We know, from many chronicles written at the time, with what care they surveyed all the countries they occupied, confiscating the land after having destroyed or reduced its inhabitants to slavery; dividing it among themselves and establishing their barbarous laws and feudal customs wherever they went. Dudo of St. Quentin, among other writers, describes at length in his rude poem the army of surveyors intrusted by Rollo, the first Duke of Normandy, with the care of drawing up a map of their conquests in France, for the purpose of dividing the whole among his rough followers and vassals.
Of this spirit of organization we intend to speak in the next chapter, when we come to consider the Anglo-Norman invasion of Ireland; but we are not to conclude that the Northmen became straightway civilized, and that the spirit of refinement at once shed its mild manners and gentle habits over their newly- constructed towns and castles. For a long time they remained as barbarous as ever, with only a system more perfect and a method more scientific—if we may apply such expressions to the case— in their plunderings and murderous expeditions.
Of Hastings, their last pagan sea-kong, Dudo, the great admirer of Northmen and the sycophant of the first Norman dukes in France, has left the following terrible character, on reading which in full we scarcely know whether the poem was written in reproach or praise.
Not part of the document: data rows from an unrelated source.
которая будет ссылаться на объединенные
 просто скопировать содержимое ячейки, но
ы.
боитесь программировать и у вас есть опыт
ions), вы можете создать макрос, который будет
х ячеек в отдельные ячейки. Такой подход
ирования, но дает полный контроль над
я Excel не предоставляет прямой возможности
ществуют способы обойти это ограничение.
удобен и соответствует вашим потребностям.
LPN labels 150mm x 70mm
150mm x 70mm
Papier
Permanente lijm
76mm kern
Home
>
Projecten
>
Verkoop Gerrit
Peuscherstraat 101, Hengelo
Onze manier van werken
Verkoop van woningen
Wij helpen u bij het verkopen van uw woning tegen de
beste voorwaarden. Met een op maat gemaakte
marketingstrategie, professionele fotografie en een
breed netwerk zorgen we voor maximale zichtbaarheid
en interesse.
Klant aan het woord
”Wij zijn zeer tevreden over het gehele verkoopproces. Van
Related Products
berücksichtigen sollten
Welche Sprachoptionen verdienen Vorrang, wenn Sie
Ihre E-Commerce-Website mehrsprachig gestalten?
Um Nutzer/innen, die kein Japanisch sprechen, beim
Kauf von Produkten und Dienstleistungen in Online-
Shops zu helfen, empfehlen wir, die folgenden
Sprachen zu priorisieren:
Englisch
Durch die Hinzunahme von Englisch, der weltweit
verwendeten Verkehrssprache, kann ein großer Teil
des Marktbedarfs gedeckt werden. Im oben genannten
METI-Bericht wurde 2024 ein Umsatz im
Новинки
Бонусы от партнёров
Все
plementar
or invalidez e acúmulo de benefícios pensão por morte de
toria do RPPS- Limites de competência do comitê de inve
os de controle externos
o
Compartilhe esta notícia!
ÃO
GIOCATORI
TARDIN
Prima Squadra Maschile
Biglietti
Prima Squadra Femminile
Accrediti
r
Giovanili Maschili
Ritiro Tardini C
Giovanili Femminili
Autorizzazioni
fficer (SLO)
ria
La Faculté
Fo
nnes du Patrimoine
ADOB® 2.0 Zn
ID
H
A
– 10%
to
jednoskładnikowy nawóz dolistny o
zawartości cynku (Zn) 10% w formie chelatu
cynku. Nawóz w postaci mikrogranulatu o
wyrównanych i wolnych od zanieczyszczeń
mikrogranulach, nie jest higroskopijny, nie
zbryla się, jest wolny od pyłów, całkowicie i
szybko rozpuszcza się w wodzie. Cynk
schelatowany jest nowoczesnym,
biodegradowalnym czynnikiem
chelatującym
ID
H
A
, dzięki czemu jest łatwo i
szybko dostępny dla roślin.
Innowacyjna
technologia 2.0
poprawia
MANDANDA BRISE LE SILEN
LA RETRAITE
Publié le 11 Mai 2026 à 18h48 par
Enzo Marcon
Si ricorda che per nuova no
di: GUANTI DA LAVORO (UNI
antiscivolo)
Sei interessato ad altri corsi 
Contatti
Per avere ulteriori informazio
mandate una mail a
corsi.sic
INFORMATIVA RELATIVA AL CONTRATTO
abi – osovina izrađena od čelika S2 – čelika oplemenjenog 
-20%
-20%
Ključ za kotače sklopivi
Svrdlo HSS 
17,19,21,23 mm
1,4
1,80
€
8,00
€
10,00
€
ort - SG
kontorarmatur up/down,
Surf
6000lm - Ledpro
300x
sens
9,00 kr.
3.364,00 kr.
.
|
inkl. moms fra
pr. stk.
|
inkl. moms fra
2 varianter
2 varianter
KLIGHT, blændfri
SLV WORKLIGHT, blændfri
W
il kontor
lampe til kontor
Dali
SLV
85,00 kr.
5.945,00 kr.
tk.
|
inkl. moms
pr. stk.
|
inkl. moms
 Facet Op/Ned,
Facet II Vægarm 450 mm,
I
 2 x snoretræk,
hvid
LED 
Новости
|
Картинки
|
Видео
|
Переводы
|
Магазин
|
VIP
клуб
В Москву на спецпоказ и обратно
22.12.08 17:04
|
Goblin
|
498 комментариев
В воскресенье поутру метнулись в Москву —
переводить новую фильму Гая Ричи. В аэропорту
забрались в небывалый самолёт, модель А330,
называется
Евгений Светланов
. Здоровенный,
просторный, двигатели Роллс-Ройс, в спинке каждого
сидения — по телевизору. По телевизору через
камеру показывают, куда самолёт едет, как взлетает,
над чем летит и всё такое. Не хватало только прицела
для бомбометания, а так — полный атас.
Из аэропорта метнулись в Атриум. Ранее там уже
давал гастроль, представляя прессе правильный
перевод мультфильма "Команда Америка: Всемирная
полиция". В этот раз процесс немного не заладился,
We translate from the Latin
According to Dudo, he was—
"A wretch accursed and fierce of heart,
Unmatched in dark iniquities;
A scowling pest of deadly hate,
He throve on savage cruelties.
Blood-thirsty, stained with every crime,
An artful, cunning, deadly foe,
Lawless, vaunting, rash, inconstant,
True well-spring of unending woe!"
Hastings never yielded to the new religion, which he always hated and persecuted. But, even after their conversion to Christianity, his countrymen for a long time retained their inborn love of bloodshed and tyranny; they were in this respect, as in many others, the very reverse of the Irish.
Of Rollo, the first Christian Duke of Normandy, Adhemar, a contemporary writer, says:
"On becoming Christian, he caused many captives to be beheaded in his presence, in honor of the gods whom he had worshipped. And he also distributed a vast amount of money to the Christian churches in honor of the true God in whose name he had received baptism;" which would seem to imply that this transaction occurred on the very day of his baptism.